東京・江戸川区の旧中川で15日夕方、へその緒がついた男児の遺体が浮いているのが見つかった。外傷はなく、死後5日から1週間がたっているという。身元
がわかるものなどは発見されなかった。警視庁は死体遺棄事件として捜査している。

・・・だそうです。

弊社の旧事務所は都内・墨田区東向島というところにありました。

この界隈には・・・事務所のあったところは微妙に外れてたのですが、なにしろ程近くに「玉の井」といういわゆる私娼街がありました。永井荷風『濹
東綺譚』だとか、滝田ゆうの作品にもよくその名が出てきます。

最近まで私も知らなかったのですが、玉の井にはかつて「お歯黒どぶ」という堀があったそうです。
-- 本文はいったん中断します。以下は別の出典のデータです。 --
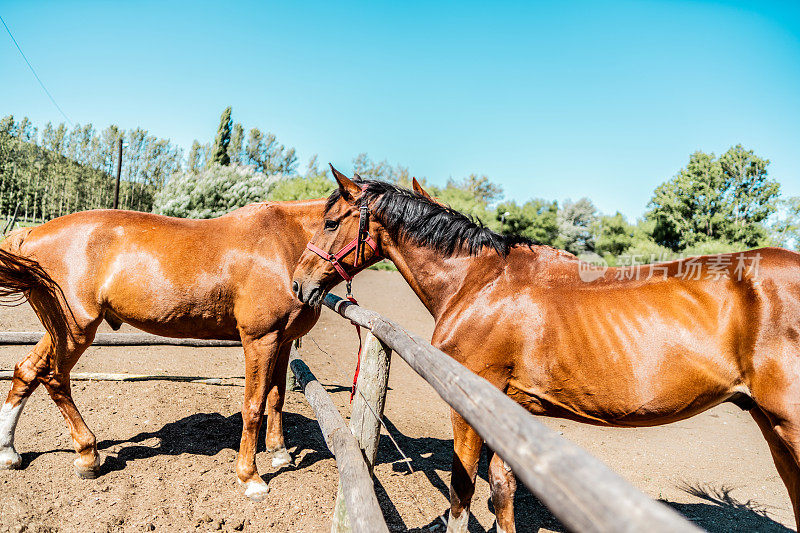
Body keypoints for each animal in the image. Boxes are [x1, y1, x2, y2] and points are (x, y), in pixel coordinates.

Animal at [0, 198, 326, 498]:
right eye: (331, 223)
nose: (305, 288)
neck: (285, 243)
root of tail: (31, 233)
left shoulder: (283, 340)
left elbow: (276, 396)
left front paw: (280, 452)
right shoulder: (261, 339)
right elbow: (254, 406)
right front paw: (251, 478)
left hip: (60, 330)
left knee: (27, 370)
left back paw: (9, 452)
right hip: (76, 330)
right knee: (54, 379)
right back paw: (88, 456)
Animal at [292, 167, 800, 532]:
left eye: (331, 222)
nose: (298, 284)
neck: (480, 282)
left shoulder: (468, 407)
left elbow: (461, 490)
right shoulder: (507, 409)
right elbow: (502, 490)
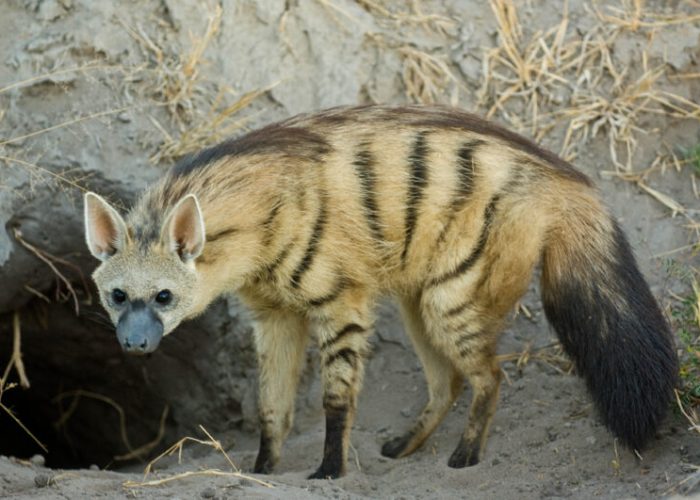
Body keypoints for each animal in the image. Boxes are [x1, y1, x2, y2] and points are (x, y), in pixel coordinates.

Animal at [84, 105, 678, 479]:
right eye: (118, 296)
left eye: (163, 296)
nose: (135, 344)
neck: (257, 226)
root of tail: (564, 181)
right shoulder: (273, 316)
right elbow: (272, 405)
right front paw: (263, 470)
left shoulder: (339, 300)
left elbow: (336, 399)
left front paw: (328, 472)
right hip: (420, 300)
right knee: (448, 382)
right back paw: (403, 447)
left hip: (452, 297)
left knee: (489, 375)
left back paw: (464, 457)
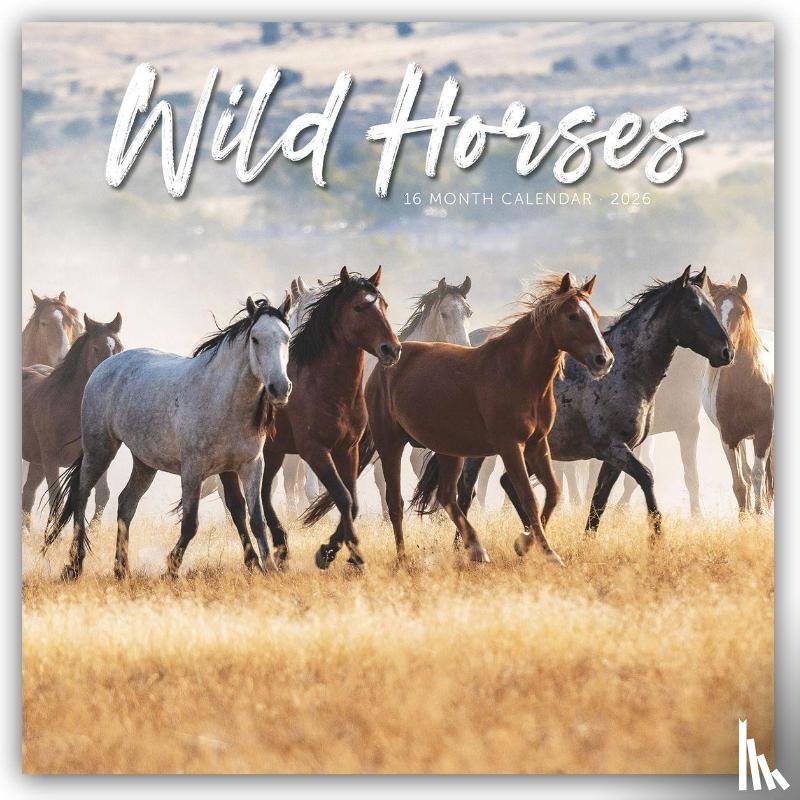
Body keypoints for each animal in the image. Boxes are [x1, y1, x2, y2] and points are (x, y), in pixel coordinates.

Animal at [22, 313, 123, 532]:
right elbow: (55, 497)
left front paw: (93, 532)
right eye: (96, 348)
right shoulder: (51, 459)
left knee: (27, 493)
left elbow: (102, 494)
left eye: (119, 347)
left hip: (36, 461)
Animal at [44, 296, 293, 581]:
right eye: (255, 339)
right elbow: (191, 523)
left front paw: (266, 567)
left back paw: (122, 569)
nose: (280, 388)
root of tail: (104, 367)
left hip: (144, 463)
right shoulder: (193, 470)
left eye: (286, 338)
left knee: (126, 504)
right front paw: (171, 568)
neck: (221, 398)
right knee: (81, 495)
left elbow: (252, 518)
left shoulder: (248, 466)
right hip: (100, 449)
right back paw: (75, 565)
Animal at [222, 267, 401, 571]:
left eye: (385, 305)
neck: (324, 385)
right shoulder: (315, 452)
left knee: (264, 493)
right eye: (359, 307)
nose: (392, 349)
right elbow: (341, 496)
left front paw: (332, 551)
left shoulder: (347, 450)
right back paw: (254, 559)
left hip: (273, 453)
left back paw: (281, 545)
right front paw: (349, 556)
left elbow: (352, 501)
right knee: (237, 504)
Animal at [446, 267, 733, 541]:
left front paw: (588, 540)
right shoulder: (613, 448)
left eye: (710, 304)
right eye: (695, 307)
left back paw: (532, 532)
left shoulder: (617, 453)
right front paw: (657, 536)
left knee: (506, 483)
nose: (726, 351)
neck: (625, 372)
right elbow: (646, 478)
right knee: (467, 492)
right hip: (479, 453)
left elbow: (599, 500)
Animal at [702, 275, 774, 513]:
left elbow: (759, 475)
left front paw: (760, 514)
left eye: (741, 312)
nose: (725, 350)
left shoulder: (764, 433)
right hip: (741, 439)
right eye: (714, 311)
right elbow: (740, 483)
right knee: (746, 472)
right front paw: (745, 517)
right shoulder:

要するに下水溝ですが、ものの本に「水面はまるで、お歯黒の液を流したように黒く濁っていた」という記述があります。それゆえ「お歯黒どぶ」。
真っ黒で、メタンガスのアブクが常にブクブク沸きあがる、なにしろどうしょうもなく不衛生な堀だった、と。黒澤明「酔ひどれ天使」に似たような池?沼?が
出てきますが、あんな感じだったんでしょうきっと。

・・・要するに、高度成長期に至る以前の我が国を象徴しているような「どぶ」だったわけです。

この「お歯黒どぶ」には、なにしろそんな「どぶ」なので、なんでもかんでも廃棄され放題。犬や猫の死骸のほか、しばしば嬰児の死体なども流れてき
たりしたそうです。

政府に公認されない(されてたところもさして違いは無かったんでしょうが)「私娼街」の最寄ということで、意に反して妊娠・出産した玉の井の女性
が、処置に困り果ててここに流してしまう、ということです。

痛ましい話です。どういうわけで玉の井に流れ着いたのか、その理由は様々でしょうが、いずれにしても「苦界に身を落とす」ということが悲惨で無いわけがありません。